• [TASK SET]:
[a] In the mailing-list post on Inc and Dec, list every word set off between asterisks for emphasis.
[b] Resume the mailing-list post on Inc and Dec, picking up right after its final sentence.

• [SELECTED PASSAGE]:

[fpc-devel] bug: Inc(v,i)/Dec(v,i)
DrDiettrich at compuserve.de
Sun Jul 10 13:14:47 CEST 2005
Marcel Martin wrote:
> > Why not? I expect that the compiler evaluates constant expressions, and
> > creates the best code for the resulting values.
> The best code is, before all, the correct code.
So we have to find out what is *correct*.
> > In the case of Inc(x, SomeConstant) the value of the named constant can
> > be changed, with arbitrary positive or negative values. Would you then
> > want to find all uses of "someconst" in your code, to find out where
> > your code deserves a modification?
> If I declare a constant as an unsigned integer, if I wrote my
> code assuming it is an unsigned integer and if, suddenly,
> I decide to change that, of course, I may expect some problems.
Why should one expect problems when incrementing or decrementing an
value, maybe signed or unsigned?
> Note: I have the feeling that you are confusing signed/unsigned
> and negative/positive. When I talk of unsigned integers, I am not
> talking about signed ones that may be positive. No, I am talking
> about integers that can never be negative.
I do not confuse anything like that.
> > IMO every calculation, that can result in illegal results in *normal*
> > operation, has to be handled appropriately in the code. If no problems
> > are predicted, expected, and handled, in explicit code, the compiler
> > only has to care about coding errors, that result in *unexpected*
> > overflows. I don't think that a calculation should produce or not
> > produce an overflow, depending only on the sign of the given value.

• [LISTED RECORDS]:
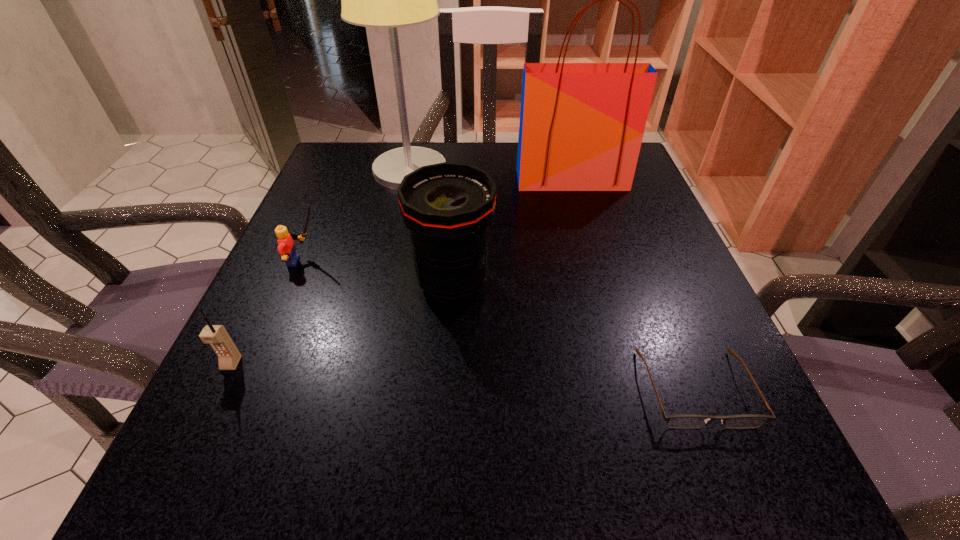
Find the location of a particular element. This screenshot has height=540, width=960. the tallest object is located at coordinates (389, 0).

Locate an element on the screen. the second tallest object is located at coordinates (581, 127).

At what (x,y) coordinates should I click in order to perform the action: click on the third tallest object. Please return your answer as a coordinate pair (x, y). This screenshot has height=540, width=960. Looking at the image, I should click on (447, 207).

The width and height of the screenshot is (960, 540). I want to click on the leftmost object, so click(x=229, y=356).

Locate an element on the screen. This screenshot has height=540, width=960. Lego is located at coordinates [x=286, y=247].

Locate an element on the screen. the shortest object is located at coordinates [x=685, y=421].

Identify the location of vacant space positioned on the right of the table lamp. This screenshot has width=960, height=540. (474, 170).

Locate an element on the screen. The height and width of the screenshot is (540, 960). vacant area situated 0.400m on the handle side of the shopping bag is located at coordinates (615, 337).

I want to click on vacant region located 0.100m on the back of the telephoto lens, so click(x=457, y=224).

This screenshot has height=540, width=960. In order to click on vacant space located 0.060m on the front of the cellular telephone, where the keypad is located in this screenshot , I will do `click(209, 409)`.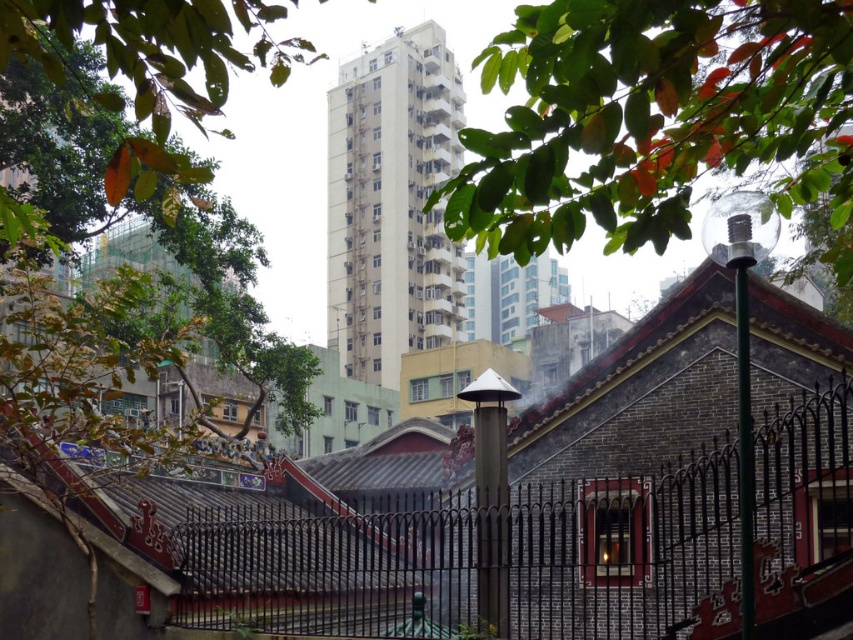
You are a drone operator tasked with capturing aerial footage of the scene. Your drone has a maximum flight range of 20 meters. You need to fly from the black wrought iron fence at lower left to the green leafy tree at left to get the best shot. Can your drone complete this flight without exceeding its range?

The black wrought iron fence at lower left is 19.41 meters away from the green leafy tree at left. Since the drone has a maximum flight range of 20 meters, it can complete the flight without exceeding its range because 19.41 meters is within the 20 meters limit.

You are standing in the urban area depicted in the image and want to determine the relative positions of two points. Which point is closer to you, point (223,576) or point (821,192)?

Point (223,576) is closer to you than point (821,192) because it is further to the viewer.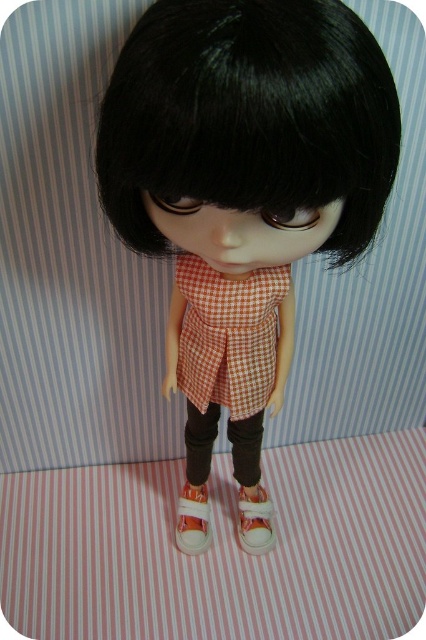
Looking at this image, you are standing in front of the doll and see two points marked on the image. The first point is at position point [276,22] and the second point is at point [198,506]. Which point is closer to you?

Point [276,22] is in front of point [198,506], so the first point is closer to you.

You are a photographer setting up a shoot for a doll. You need to ensure that the black matte wig at center and the white canvas shoe at lower center are visible in the frame. Given that the camera has a fixed focal length, which object should you prioritize positioning closer to the camera to ensure its full width is captured without distortion?

The black matte wig at center has a larger width than the white canvas shoe at lower center, so you should prioritize positioning the black matte wig at center closer to the camera to ensure its full width is captured without distortion.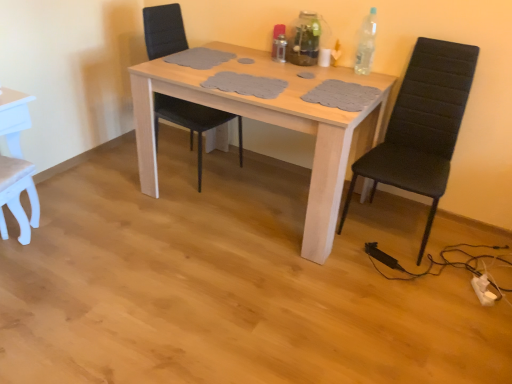
Question: Can you confirm if transparent glass vase at upper center, arranged as the 2th bottle when viewed from the right, is wider than black fabric chair at right, marked as the 1th chair in a right-to-left arrangement?

Choices:
 (A) yes
 (B) no

Answer: (B)

Question: From the image's perspective, is transparent glass vase at upper center, the 2th bottle in the left-to-right sequence, on top of black fabric chair at right, marked as the 3th chair in a left-to-right arrangement?

Choices:
 (A) no
 (B) yes

Answer: (B)

Question: Is the depth of transparent glass vase at upper center, the 2th bottle in the left-to-right sequence, greater than that of black fabric chair at right, marked as the 1th chair in a right-to-left arrangement?

Choices:
 (A) yes
 (B) no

• [EXPECTED RESPONSES]:
[a] correct, normal, unexpected

[b]
> Unexpected overflows? The overflows occur or not according to
> simple rules, perfectly defined, which ones depend on the types
> of the operands.
Unexpected as depending on the values, not on the types. When the ranges
of the possible operands are known, it's also known whether an overflow
can occur in computations with these operands.
> If A is a Longword (this is an unsigned type, no instance can be
> negative). So if A = 2^32-1 and if I compute A + 1, there is an
> overflow because the resulting value should be 2^32 and this value
> doesn't exist for the Longword type.
No doubt, when the compiler doesn't extend the range of the arguments
> > From
> > the mathematical viewpoint +(+1) and -(-1) is perfectly equivalent, as
> > is +(-1) and -(+1).
> Computationally, this is not equivalent.
> +(-1) -> add eax, $ffffffff
> -(+1) -> sub eax, $00000001
> And at this point, even if we know the content of eax before the
> operation, we cannot know if there is or not an overflow without
> knowing the type of the integer contained in eax.
Since the hardware cannot know whether $ffffffff is a huge unsigned
number, or a small signed number, a possibly thrown or indicated
overflow from above instructions is meaningless. This is why a proper
and unoptimized implementation must extend values of different
signedness to the next bigger type, so that the calculation cannot
produce an overflow.
When you consult Wirth and the design of Pascal and his following
languages, you'll find out that unsigned data types always are subranges
of bigger signed data types. This is why we cannot have an proper UInt64
type without an proper Int128 type, unless one wants to break all sane
> Moreover, when programming, mathematical considerations have to
> be handled with care. Mathematically, (x = -x) -> (x = 0).
> Computationally, this is wrong (because the computer doesn't work
> over the ring Z but over a ring Z/2^kZ). If x is a Longint and
> if x = -x, either x = 0 or x = -2^31.
Bad example. In 2's complement both 0 and -2^31 have no counterpart of
the opposite sign, whereas in 2-1 complement (sorry, don't know the
English term) the negative values are represented by the bitwise
complement of the positive values. When there exists no representation
of -(-2^31), you cannot perform an comparison with that value.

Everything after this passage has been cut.